--- Data records Enclosed Below ---

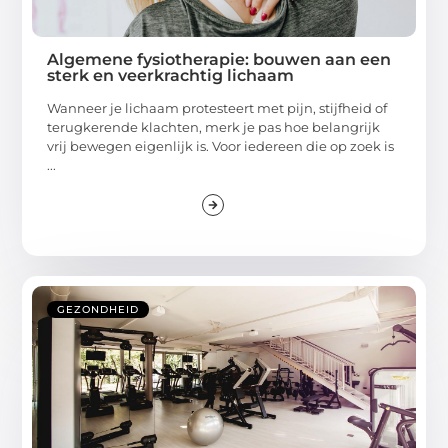
Algemene fysiotherapie: bouwen aan een
sterk en veerkrachtig lichaam
Wanneer je lichaam protesteert met pijn, stijfheid of
terugkerende klachten, merk je pas hoe belangrijk
vrij bewegen eigenlijk is. Voor iedereen die op zoek is
...
GEZONDHEID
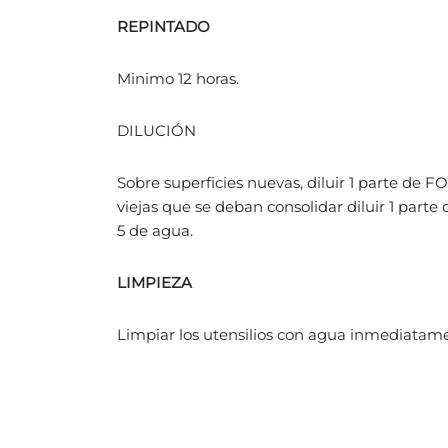
REPINTADO
Minimo 12 horas.
DILUCIÓN
Sobre superficies nuevas, diluir 1 parte 
viejas que se deban consolidar diluir 1 parte
5 de agua.
LIMPIEZA
Limpiar los utensilios con agua inmediatam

--- End of Enclosed Data records ---

Required work: Copy the records above exactly, leaving out every picture.

Result:
Algemene fysiotherapie: bouwen aan een
sterk en veerkrachtig lichaam
Wanneer je lichaam protesteert met pijn, stijfheid of
terugkerende klachten, merk je pas hoe belangrijk
vrij bewegen eigenlijk is. Voor iedereen die op zoek is
...
GEZONDHEID
REPINTADO
Minimo 12 horas.
DILUCIÓN
Sobre superficies nuevas, diluir 1 parte 
viejas que se deban consolidar diluir 1 parte
5 de agua.
LIMPIEZA
Limpiar los utensilios con agua inmediatam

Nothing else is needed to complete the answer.